The protagonists are Maya Bazelin, a marine biologist and David, an architect. As it’s been in the past, most of the principal cast was made up of actors we had selected even before the script was written. Local casting can be a challenge sometimes because there isn’t a large pool of professional and experienced actors to choose from but it’s also very exciting when we’re able to discover some previously unknown talent.

When will the film be ready and what do you think will be the scope of it?

Our plan is to have the film ready for summer 2020, however the COVID-19 Pandemic will likely mean that it won’t be screened until 2021. We plan to tour the Caribbean with our film and also submit it to film festivals. We are hoping that we will get a distribution deal with one of the major online platforms like Netfilx, Amazon Prime etc

Howard directing a beach scene.

How has the work been so far taking into account the current situation the world is experiencing with the COVID-19?

Production has slowed considerably because of the pandemic. Although we are able to complete simple shoots but most of the work is in postproduction.

Satisfied with the work done so far at Deep Blue?

HOWARD: I don’t know if I can say that I’m one hundred percent satisfied with we’ve done so far but I never really expect everything to go exactly as planned. I try my best to be adaptable and resourceful and make even the most challenging situation work worthwhile.

What’s missing?

MITZI: Speaking as the producer what is missing is the type of financial support through investments that could greatly speed up the work that we do. As it relates to Deep Blue this film is our largest film project to date and because we are self-financed it takes a while to amass the capital we need. There is never enough to do the things you would truly like to do but we make it work.

What would you do better?

HOWARD: I think I would like to include more rehearsal time not just for the benefit of the actors but the entire production crew.

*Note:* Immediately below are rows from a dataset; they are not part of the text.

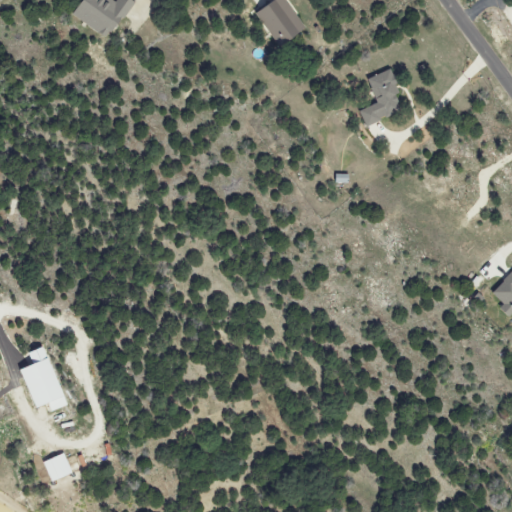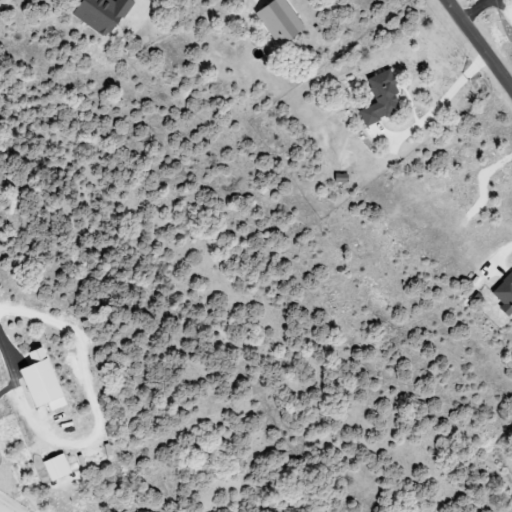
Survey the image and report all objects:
road: (487, 1)
building: (96, 14)
building: (278, 19)
road: (478, 46)
building: (376, 97)
building: (337, 179)
road: (502, 251)
building: (503, 293)
road: (9, 358)
building: (46, 386)
building: (58, 468)
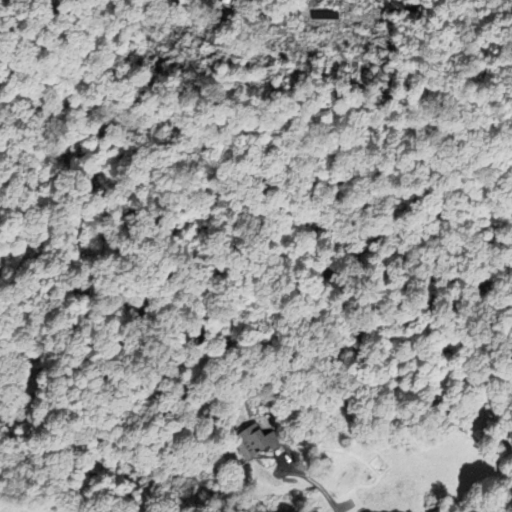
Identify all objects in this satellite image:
building: (264, 438)
road: (336, 511)
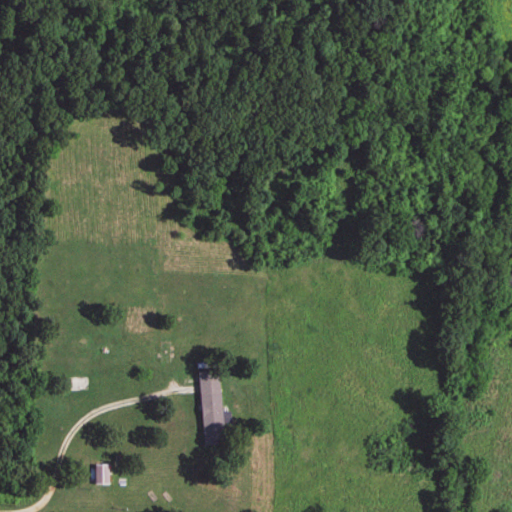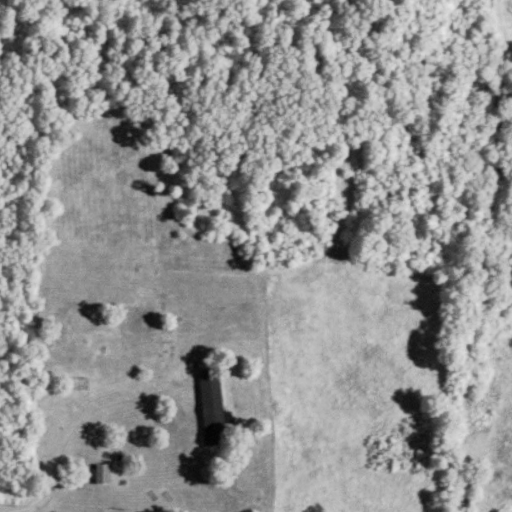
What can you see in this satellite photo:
building: (72, 385)
road: (78, 415)
building: (210, 421)
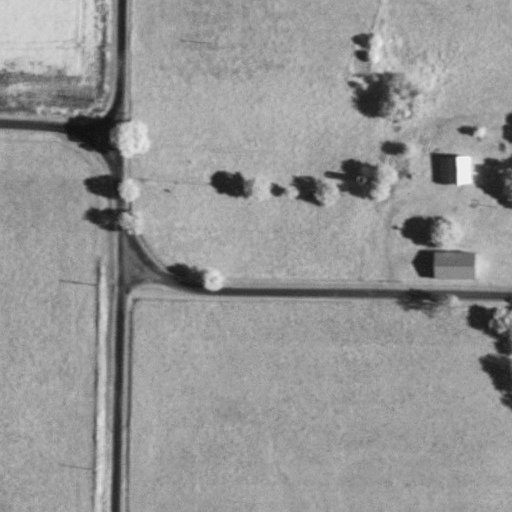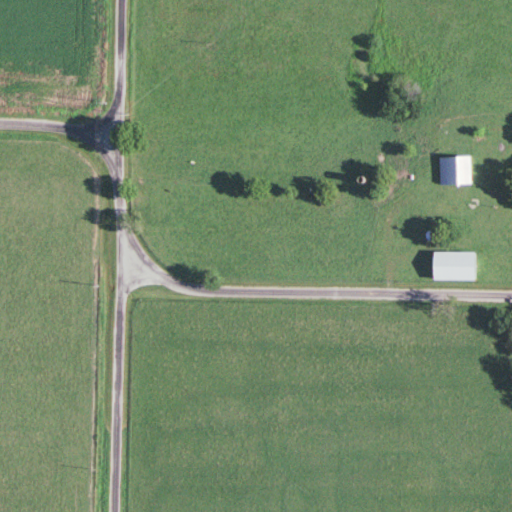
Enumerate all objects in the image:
road: (60, 125)
building: (457, 168)
road: (121, 256)
building: (457, 263)
road: (315, 292)
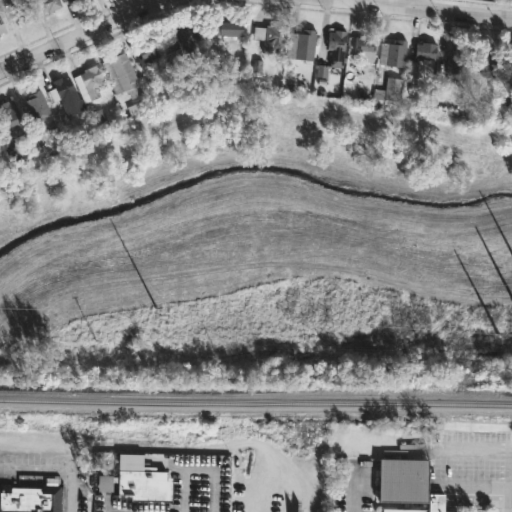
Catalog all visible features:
road: (248, 1)
road: (248, 2)
road: (484, 2)
road: (413, 3)
building: (46, 5)
building: (51, 5)
building: (23, 11)
building: (22, 12)
road: (68, 26)
building: (2, 27)
building: (3, 28)
building: (224, 29)
building: (231, 29)
building: (272, 37)
building: (272, 37)
building: (187, 41)
building: (182, 44)
building: (302, 45)
building: (303, 45)
building: (366, 45)
building: (337, 46)
building: (365, 48)
building: (339, 49)
building: (425, 50)
building: (148, 51)
building: (428, 51)
building: (150, 52)
building: (392, 52)
building: (394, 54)
building: (456, 60)
building: (509, 60)
building: (485, 61)
building: (458, 63)
building: (489, 63)
building: (122, 75)
building: (124, 76)
building: (90, 83)
building: (92, 84)
building: (389, 91)
building: (395, 91)
building: (66, 96)
building: (69, 96)
building: (38, 106)
building: (39, 107)
building: (140, 108)
building: (141, 109)
building: (13, 117)
building: (11, 123)
power tower: (486, 297)
power tower: (450, 315)
power tower: (487, 323)
railway: (256, 400)
road: (474, 449)
road: (208, 461)
road: (56, 470)
building: (143, 480)
building: (403, 481)
road: (511, 481)
building: (405, 482)
building: (145, 486)
road: (185, 486)
road: (473, 486)
road: (355, 487)
building: (30, 498)
building: (22, 500)
building: (436, 502)
building: (429, 505)
building: (404, 510)
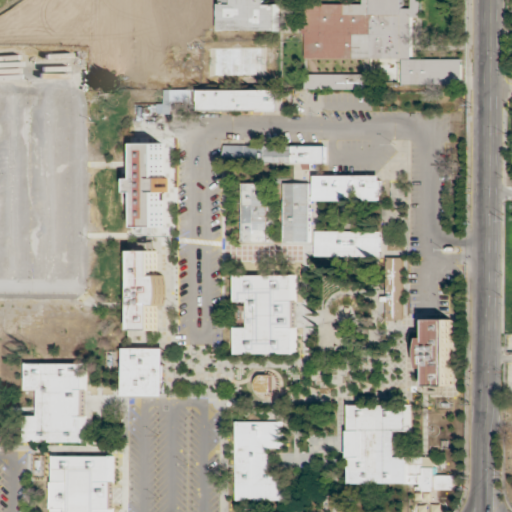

What are the challenges of making cinema in the Caribbean, based on your experience with films like The Skin, The Sweetest Mango, No Seed, Diablesse & Paradise View and now Deep Blue?

HOWARD: There is very little support. Especially with funding. There is no government agency that is specifically pushing for the development of indigenous film production. There needs to be a structured approach to development of a film industry.

Would you say you have managed to overcome them? How?

MITZI: We have managed to get things done because we are multi-skilled…and we are resourcefull.  We have a model for making films in the Caribbean that works for us…and we are passionate, determined and focused.

A Rasta Commune in the Deep Blue shooting.

What is missing in the Caribbean cinema to position itself in the world as cinema from other latitudes has positioned itself? Why?

HOWARD: The governments of the English speaking Caribbean need to truly understand the value of indigenous films and the importance of telling our own stories. Right now most of our governments are happy with the islands being a “backdrop” or location for Hollywood films.

Tell us about future projects of HaMaFilms.

We are currently writing another season of Paradise View ten episodes. Paradise View is a dramatic series for television.